4. La seconde chance : cette leçon est sans doute la plus précieuse de toutes. Nous avons toujours l’opportunité de nous reprendre. On peut parfois intervenir maladroitement en raison de la surprise, du malaise, de l’incertitude ; ça arrive même aux expert.e.s. Prenez le temps de songer à comment vous auriez aimé répondre et ré-initier la conversation une

fois prêt.e. Il n’y a rien de mal à exprimer à votre jeune que vous êtes déçu.e de votre réaction initiale et que vous souhaitez en parler autrement. C’est même une merveilleuse façon d’enseigner que l’erreur est humaine.

À travers tout ce processus, souvenez-vous que l’éducation à la sexualité ne se limite pas qu’aux conversations. Celle-ci se fait en permanence, dès la petite enfance, par l’entremise des discours sociaux et médiatiques ambiants : les rôles de genres, la sexualisation de certains corps… Tout cela s’inscrit parmi les croyances sexuelles que nous développerons. Une manière de lutter contre les messages problématiques, est d’inculquer à votre jeune un esprit critique. On parle ici d’éducation aux médias, une compétence nécessaire au développement de valeurs sexuelles saines et authentiques. Enseignez-lui la remise en question et encouragez-le ou la à former ses propres convictions. C’est ce qui lui permettra, enfin, de rejeter la pression des pairs et la conformité sexuelle très prévalentes dans la culture adolescente et médiatique.

Toujours une question de réflexion

Par-dessus tout, l’éducation à la sexualité entre parents et enfants devrait constituer un échange respectueux ; une expérience libre et volontaire. Si ces conseils vous inspirent, d’autres réflexions préalables s’imposent toutefois. Comment assurerez-vous que votre jeune puisse s’ouvrir en toute confiance? Comment ferez-vous pour éviter l’intrusion et désamorcer la gêne? De quelles manières pouvez-vous être transparent.e, tout en évitant de dévoiler des informations inadaptées? Qu’en est-il de ce qu’il vous reste à apprendre, de sorte à pleinement mobiliser chez votre jeune une compréhension positive et globale de la sexualité? La beauté de l’éducation, c’est qu’il y a toujours des apprentissages transversaux. En investissant ceux-ci, vous continuez d’être le modèle positif et constructif que votre jeune mérite. Par exemple, en respectant le rythme et le consentement de votre jeune, vous l’empouvoirez et lui apprenez à valoriser les limites d’autrui. En préservant votre intimité, vous lui enseignez simultanément à valoriser la sienne. En offrant des interventions sérieuses, sans euphémismes ni vulgarités, vous lui démontre que la sexualité n’est pas un sujet « niaiseux », mais plutôt un qui mérite de l’intérêt. En fin de compte, le travail de parent est lui aussi un travail d’artisan. Chapeau à vous toustes!

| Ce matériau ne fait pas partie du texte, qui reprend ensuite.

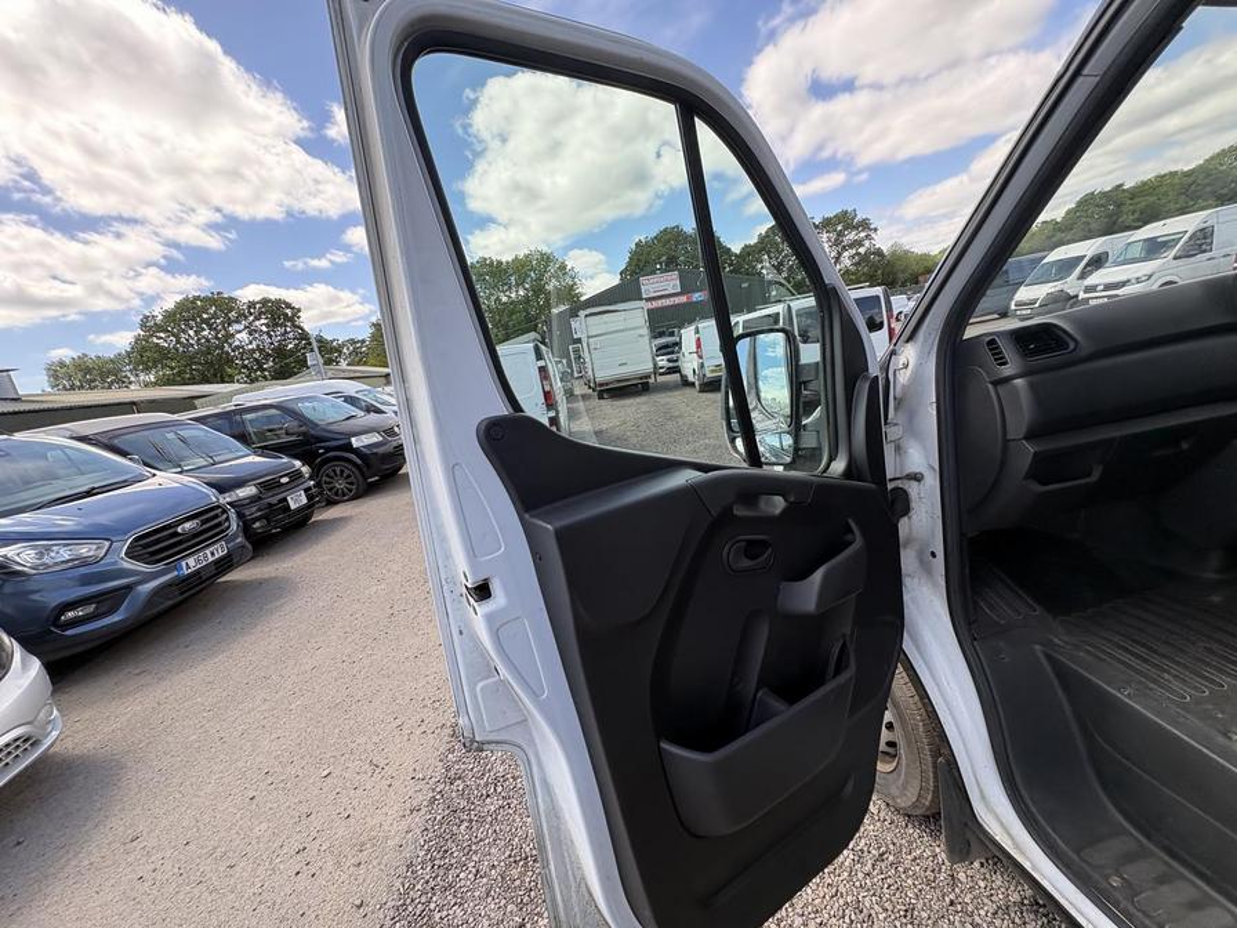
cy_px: 464
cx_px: 618
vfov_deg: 85.7
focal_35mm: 14
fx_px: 500
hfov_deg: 102.1
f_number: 2.2
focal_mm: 2.22
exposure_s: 1/301
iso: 64
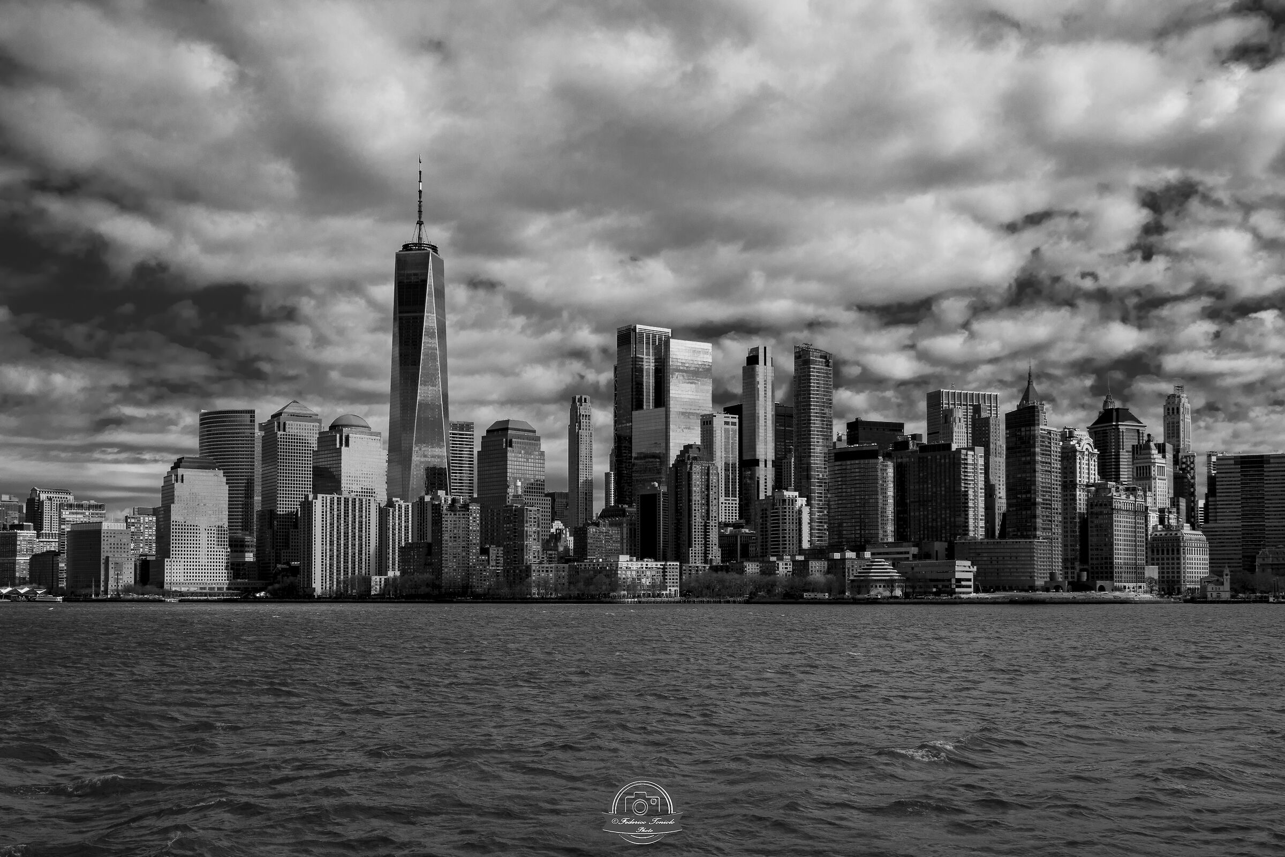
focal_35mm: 39
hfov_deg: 49.6
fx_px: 1392
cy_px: 428
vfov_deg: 34.2
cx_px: 642
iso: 100
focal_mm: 26
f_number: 13
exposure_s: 1/320
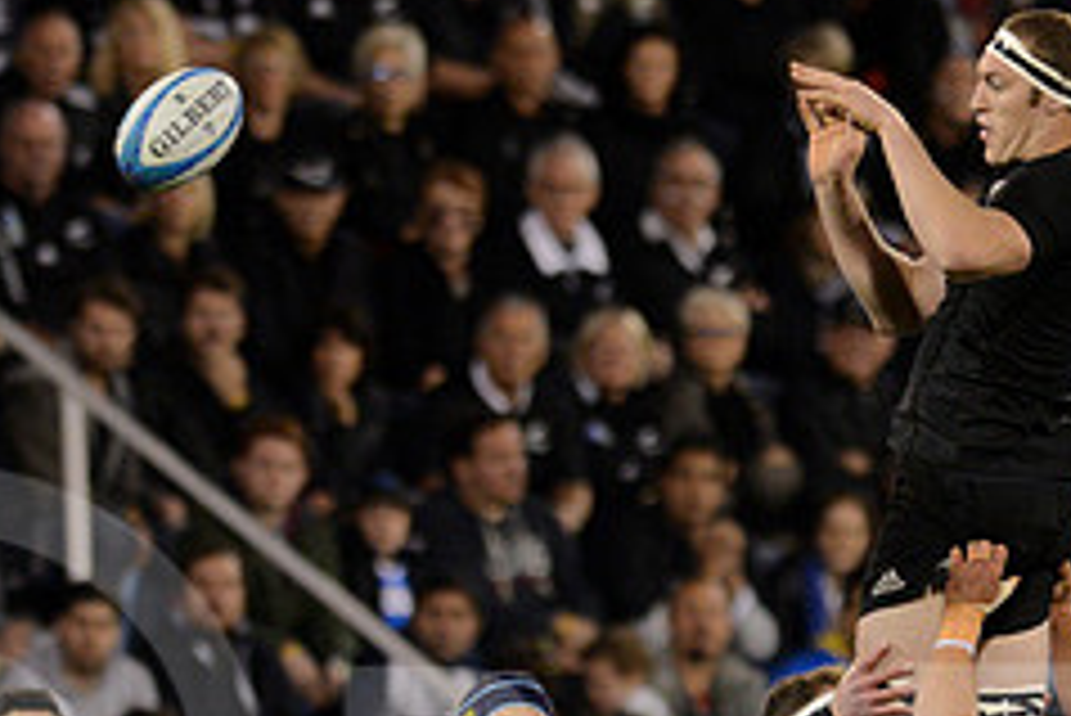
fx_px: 30452
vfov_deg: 1.3
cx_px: 706
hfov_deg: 2.0
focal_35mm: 1023
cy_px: 799
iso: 4500
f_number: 4
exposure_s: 1/800
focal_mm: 420
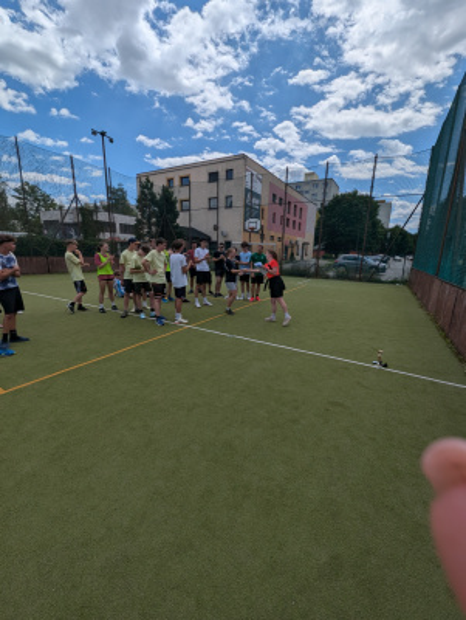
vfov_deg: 106.1
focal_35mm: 13
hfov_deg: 90.0
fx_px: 233
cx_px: 233
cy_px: 310
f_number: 2.2
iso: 47
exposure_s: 1/3891
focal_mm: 1.95
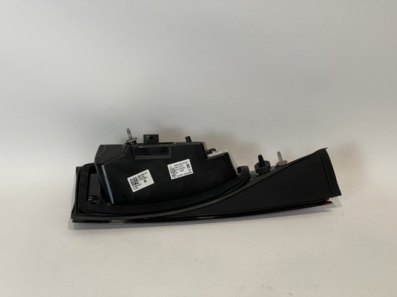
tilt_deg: -28.3
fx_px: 733
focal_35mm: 64
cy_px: 148
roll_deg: -0.8
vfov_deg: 22.9
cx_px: 198
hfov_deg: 30.3
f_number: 2.2
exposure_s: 1/50
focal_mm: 7.5
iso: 125
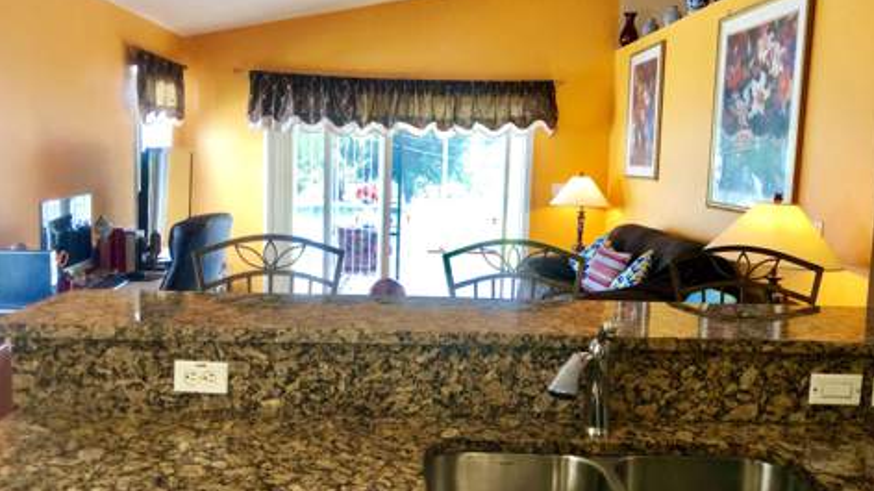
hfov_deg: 62.6
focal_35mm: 31
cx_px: 441
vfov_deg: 37.7
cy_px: 234
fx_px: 718
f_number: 1.8
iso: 32
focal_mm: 4
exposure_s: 1/30
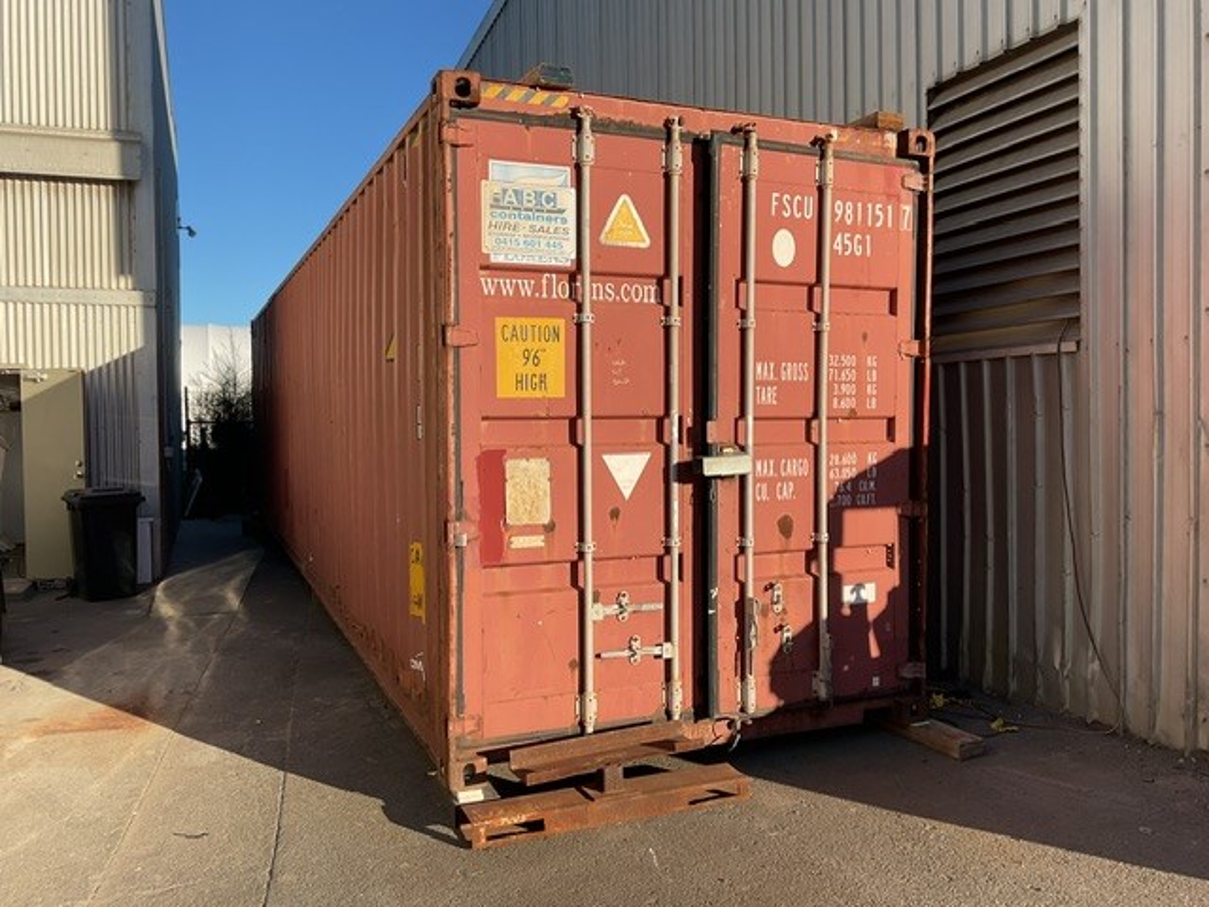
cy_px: 454
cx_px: 604
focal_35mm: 29
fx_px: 1013
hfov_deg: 61.7
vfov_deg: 48.2
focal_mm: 3
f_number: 1.8
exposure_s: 1/1311
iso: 16
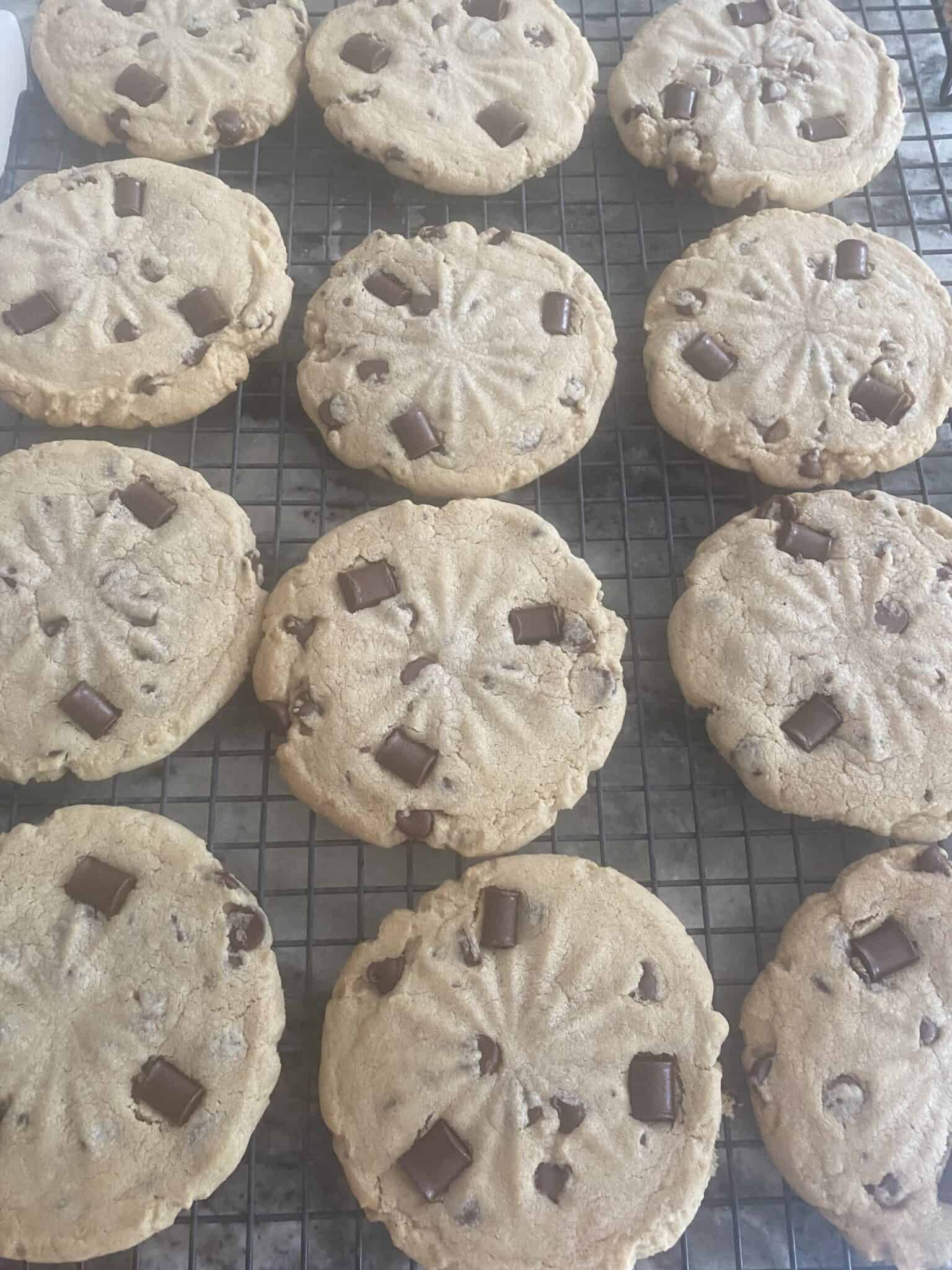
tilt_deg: -71.0
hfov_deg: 53.1
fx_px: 953
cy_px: 635
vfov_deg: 67.3
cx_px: 476
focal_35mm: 26
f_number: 1.8
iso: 320
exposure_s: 1/60
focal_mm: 4.25
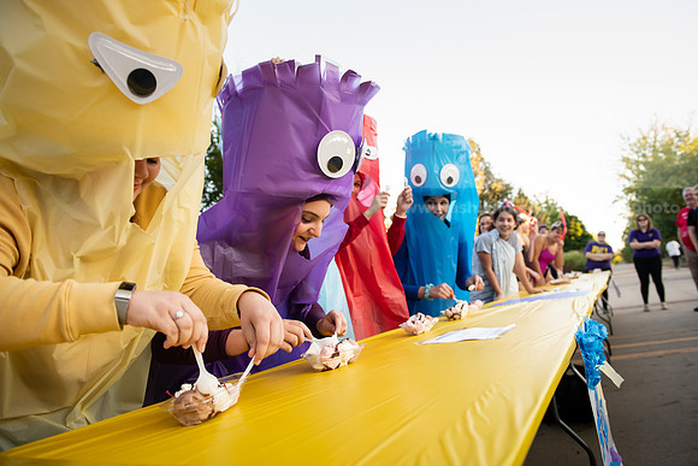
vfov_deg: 48.0
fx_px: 524
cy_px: 233
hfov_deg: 67.4
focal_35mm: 27
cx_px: 349
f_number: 4
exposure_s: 1/250
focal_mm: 27
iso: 640
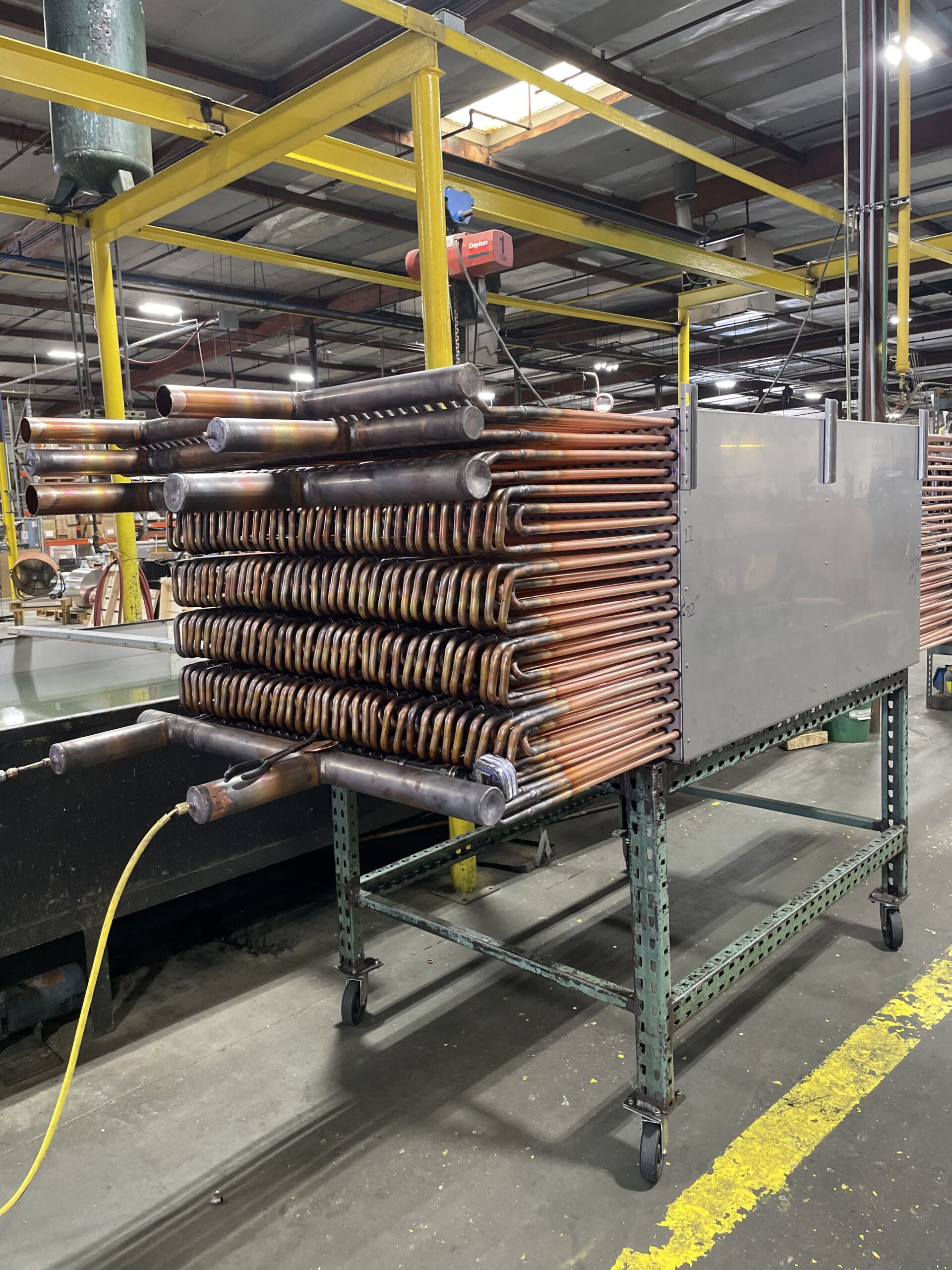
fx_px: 953
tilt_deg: -5.6
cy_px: 635
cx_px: 476
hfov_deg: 53.1
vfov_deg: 67.3
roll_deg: +2.4
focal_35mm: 26
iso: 200
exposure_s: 1/60
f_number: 1.6
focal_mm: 4.2
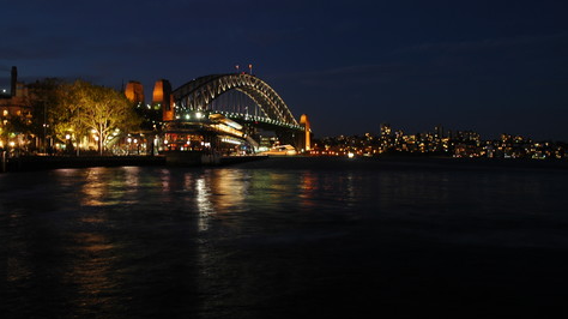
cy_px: 152
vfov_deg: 33.7
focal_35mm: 35
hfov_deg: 56.7
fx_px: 527
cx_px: 285
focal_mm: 22
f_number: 5.6
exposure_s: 3
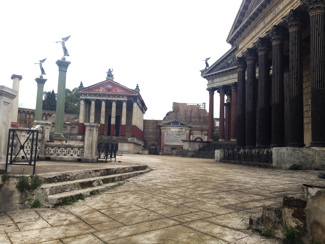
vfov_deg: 42.9
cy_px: 122
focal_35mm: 33
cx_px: 162
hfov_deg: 55.4
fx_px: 310
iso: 50
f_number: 2.4
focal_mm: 4.12
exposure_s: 1/616
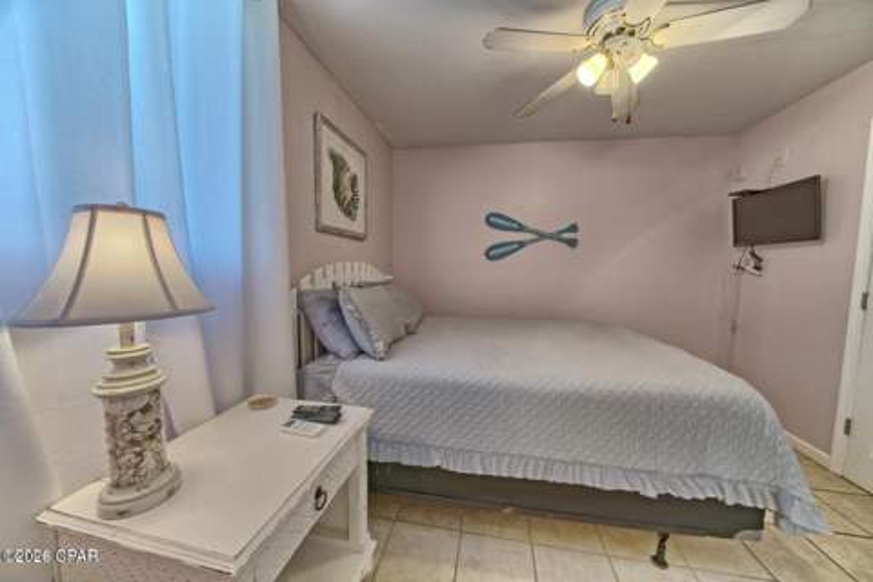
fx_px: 291
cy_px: 291
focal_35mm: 12
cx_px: 436
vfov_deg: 90.0
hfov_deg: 112.6
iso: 500
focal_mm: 12
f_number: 8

Toujours une question de bienfaits

La sexualité humaine réunit besoins, plaisir, sentiments et responsabilités. C’est une dimension de la vie toute aussi importante que les autres. Il est d’autant plus faux de croire qu’en parler aux jeunes encourage la précocité. Ce mythe a bien été déboulonné par le nombre d’études démontrant que l’âge des débuts sexuels et les types de comportements sexuels n’ont pas particulièrement changé depuis les trois dernières générations. Les pays qui démocratisent une éducation à la sexualité positive ont d’ailleurs les plus faibles taux de grossesses non-désirées, de violences sexistes et sexuelles, et de comportements à risques. À croire qu’avec la connaissance,

vient la compétence. Bien que ce guide n’ait pas le mérite d’être exhaustif, il peut certainement vous aider à amorcer le processus de manière compatissante et informée. Enfin, je vous laissent avec cette petite réflexion : le sexe, c’est ce qu’on fait et la sexualité, c’est qui on est. L’éducation à la sexualité, c’est de soutenir l’épanouissement de l’être.

Petites ressources scientifiques, actuelles et pertinentes

  1. Le Ministère de l’Éducation et de l’Enseignement supérieur du Québec (ainsi que ses contenus obligatoires en éducation à la sexualité datant de 2018).
  2. SEXOclic, qui élabore des contenus sur le développement psychosexuel des jeunes en partenariat avec le gouvernement du Québec.
  3. L’organisme On SEXplique ça, spécialisé en services d’éducation à la sexualité positive.
  4. L’organisme AlterHéros, destiné aux jeunes en réflexion sur leur orientation sexuelle et identité de genre.